Learn about identifying, growing and harvesting irises
You will gain an in-depth appreciation of the iris, how to grow them to achieve optimum results and the identification of different varieties of irises. Significant sections are included on landscaping with irises, hybridisation and propagation, harvest, post-harvest treatments, achieving and assessing quality, and exhibiting the flowers.
There are 8 lessons as follows:
- Review of the system of plant identification
- Information sources
- Pruning, etc.
- Propagation and Hybridisation
- Review of Major Types of Irises
- Pest and Diseases
- Irrigation and Hydroponics
- Landscaping with Irises
- Harvest, Post Harvest, Exhibiting and Quality
Each lesson culminates in an assignment which is submitted to the school, marked by the school's tutors and returned to you with any relevant suggestions, comments, and if necessary, extra reading.
Duration: 100 hours
What Do You Know about Irises?
There are thousands of different types of iris that are cultivated around the world.
These plants vary in appearance, generally having grey-green to deep glossy green sword-shaped leaves usually arranged like a fan. The flowers usually have three outer petals called 'falls' and three inner petals called 'standards'. Bearded irises have hairs on the falls. Given the complexity of this genera, Irises have been categorised in different ways. Botanists tend to classify them into various genera, subgenera, and sections. Gardeners often place them in two groups of bulbs and rhizomes. These groups may be divided further so the bulbs include Dutch and English Irises (Xiphium), Junos Irises (Juno), and Reticulata irises (Iridodictyum), and the rhizomes include Bearded Irises (Iris), Beardless Irises (Limniris and Xyridion), and Crested Irises (Crossiris).

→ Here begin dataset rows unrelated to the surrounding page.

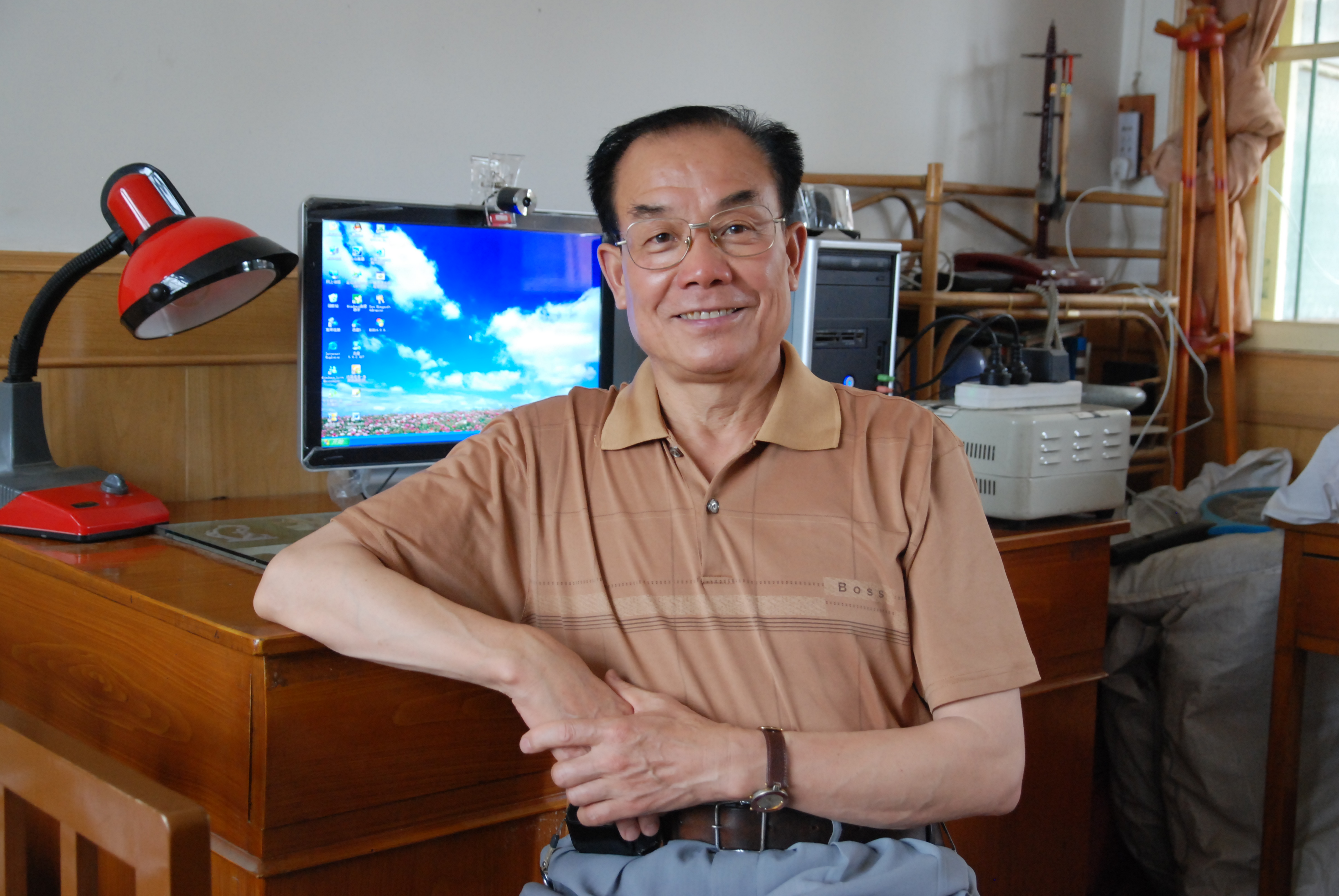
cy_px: 448
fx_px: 1620
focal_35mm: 44
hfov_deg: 44.9
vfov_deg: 30.9
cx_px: 670
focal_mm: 29
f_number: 3.5
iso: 800
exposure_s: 1/60
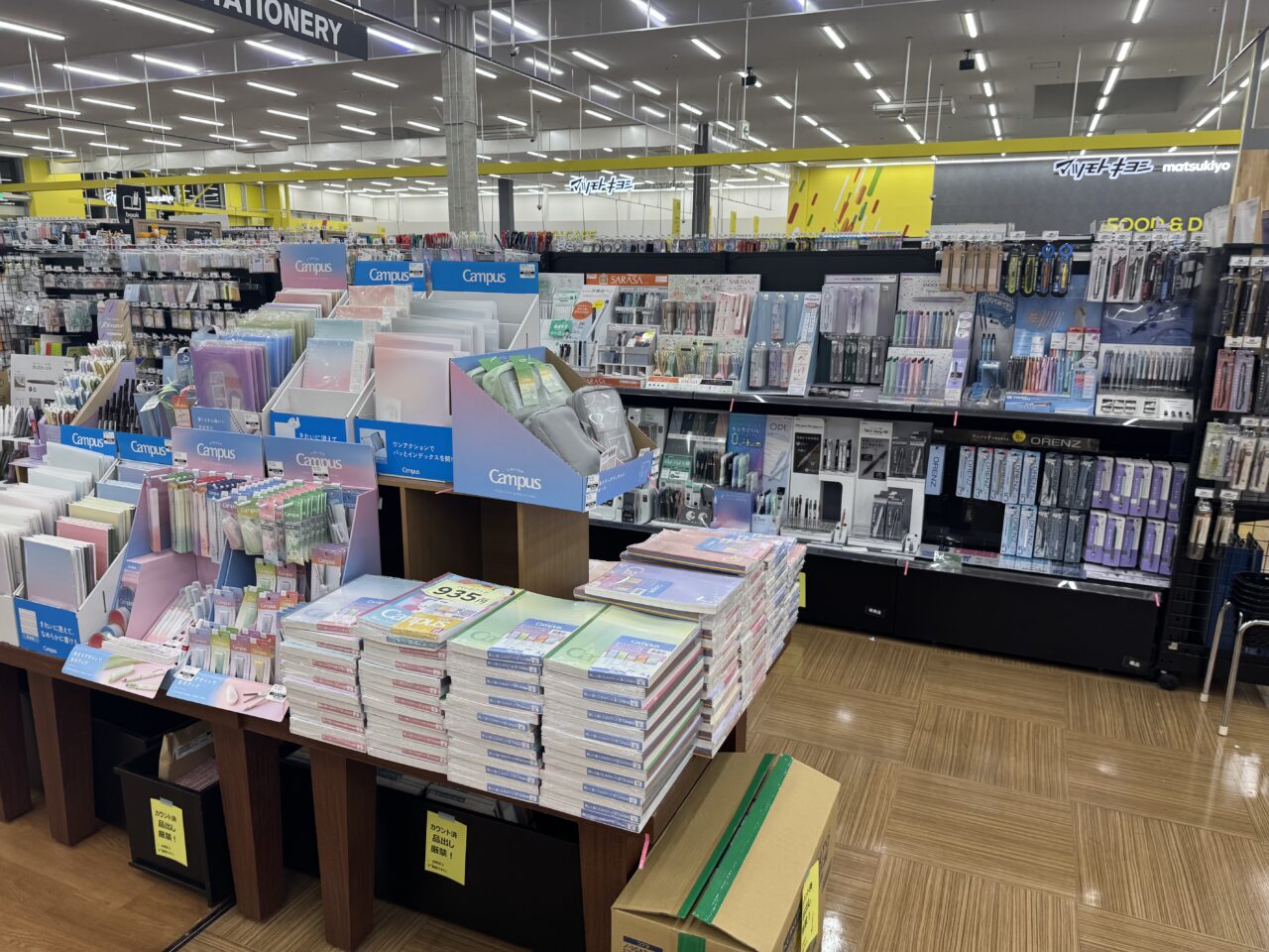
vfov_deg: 56.8
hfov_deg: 71.6
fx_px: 880
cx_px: 634
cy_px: 476
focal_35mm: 24
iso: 80
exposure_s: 1/176
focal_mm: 6.76
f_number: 1.78
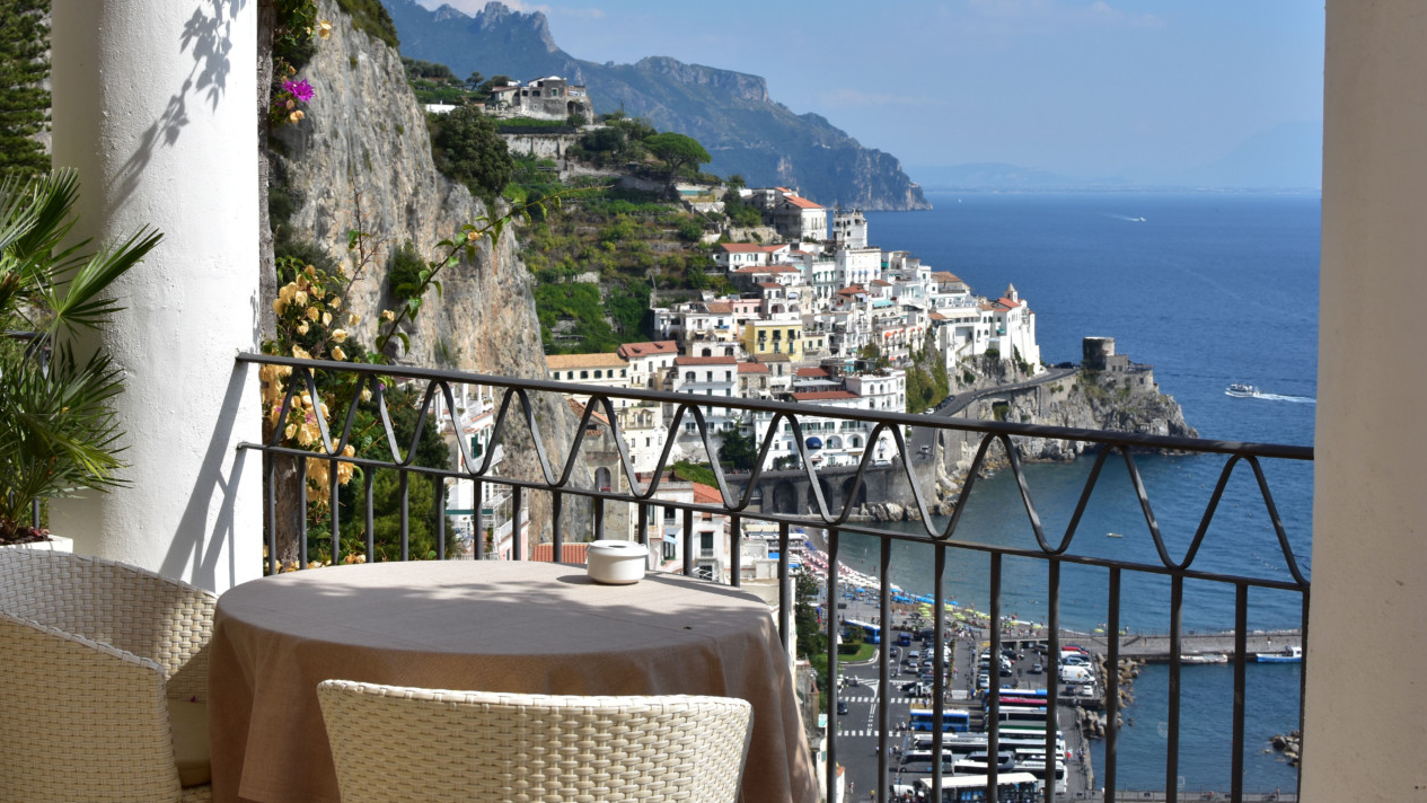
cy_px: 277
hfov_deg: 33.5
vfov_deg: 19.2
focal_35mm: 63
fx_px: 2369
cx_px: 652
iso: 200
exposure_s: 1/400
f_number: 10
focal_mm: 35
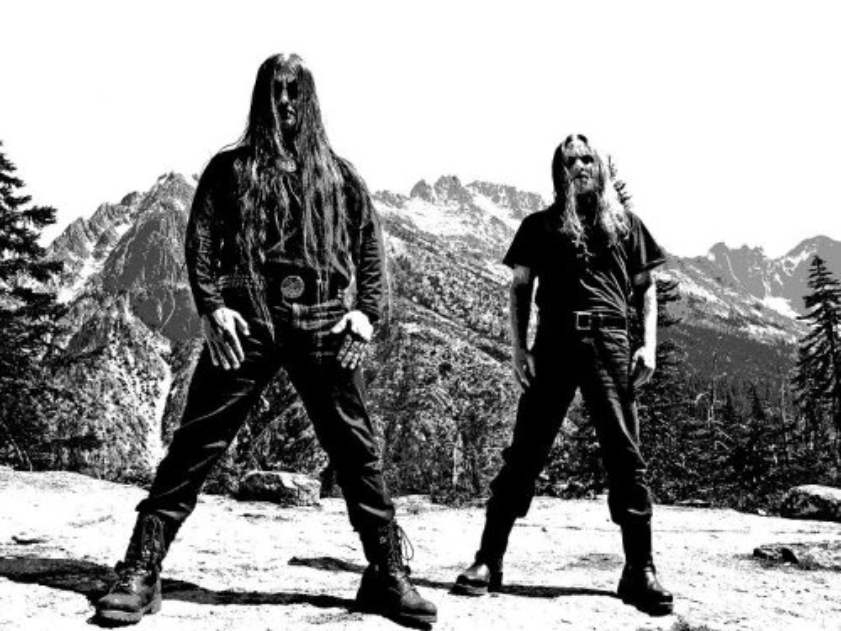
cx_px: 420
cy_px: 316
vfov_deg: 37.7
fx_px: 923
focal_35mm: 38
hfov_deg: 49.0
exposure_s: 1/154
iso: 50
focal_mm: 7.8
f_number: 7.4
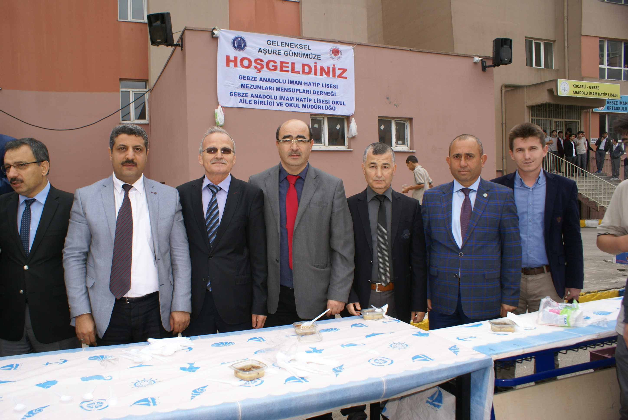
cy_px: 210
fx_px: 471
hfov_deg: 67.3
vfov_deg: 48.0
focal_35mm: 27
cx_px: 314
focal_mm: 18
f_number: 5.6
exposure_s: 1/125
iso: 100
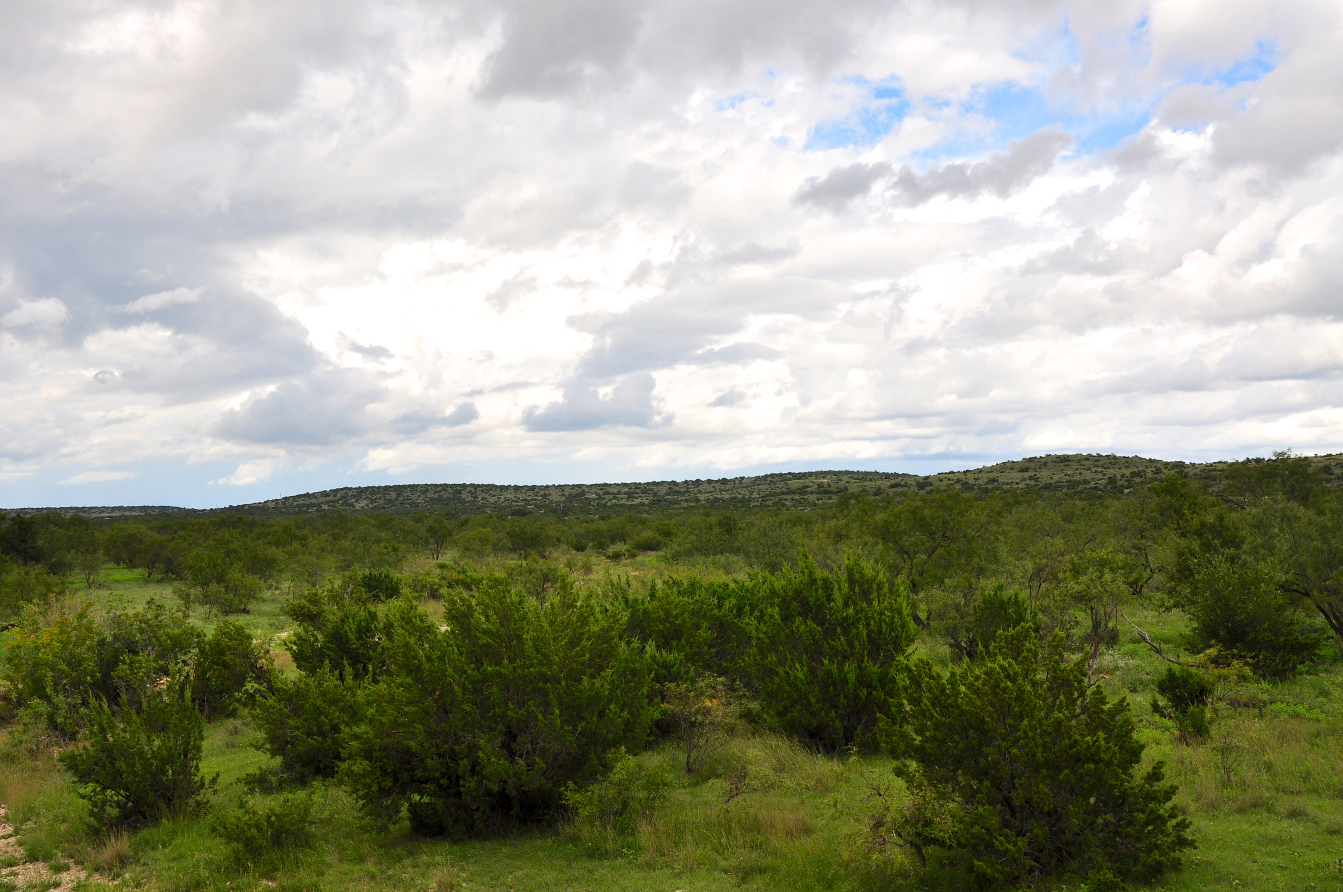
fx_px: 1565
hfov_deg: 46.4
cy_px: 446
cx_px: 672
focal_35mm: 42
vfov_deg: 31.8
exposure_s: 1/250
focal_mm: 28
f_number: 10
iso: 320
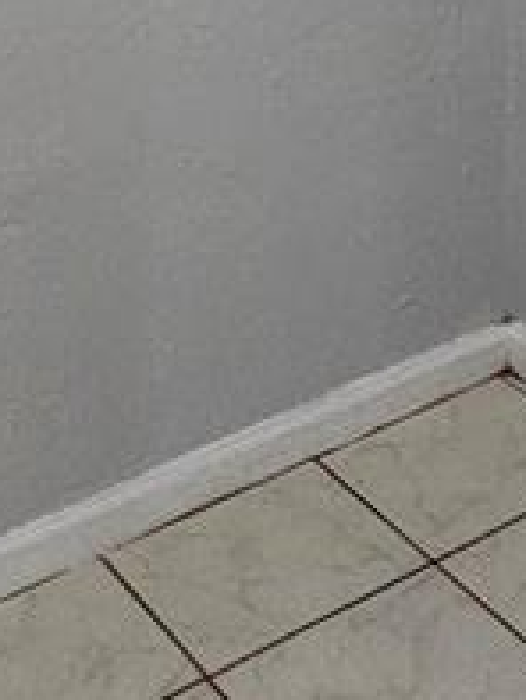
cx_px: 270
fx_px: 1599
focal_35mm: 79
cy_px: -458
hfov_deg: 18.7
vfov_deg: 19.9
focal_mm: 2.2
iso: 320
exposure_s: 1/100
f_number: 2.2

Most grow best in fertile, well-drained soil in full sun. The optimal soil pH is 4.5 7.5 and the ideal pH is around 6. Most do not tolerate lime. In hot climates they should be planted deeper. In wet situations plant them shallower or on mounds. Irises are generally heavier feeders than other bulbs and rhizomes.
The bearded iris seems to be more susceptible to diseases than some of the other groups. Generally, rhizomatous species are prone to rust appearing as reddish brown lesions, leaf spot (usually caused by damp conditions), cucumber mosaic virus and arabis mosaic virus which cause chlorosis of the leaves and distorted growth, and rhizome rot which reduces rhizomes to slime. The bulbous irises are prone to iris mosaic virus which causes chlorosis and distorted or stunted growth, ink disease which results in black spots and lesions, grey bulb rot which is a fungus that hinders growth from the tip of the bulb, blue mould which is a fungus that destroys stored bulbs, leaf spot which causes foliage to decay, and iris scorch which causes leaves to redden and decay. Pests include narcissus fly larvae which attack the above ground parts of bulbs, aphids which are more of a problem with bulbs in storage, eelworms, slugs and snails which attack both bulbs and rhizomes, and some caterpillars which are partial to bearded irises.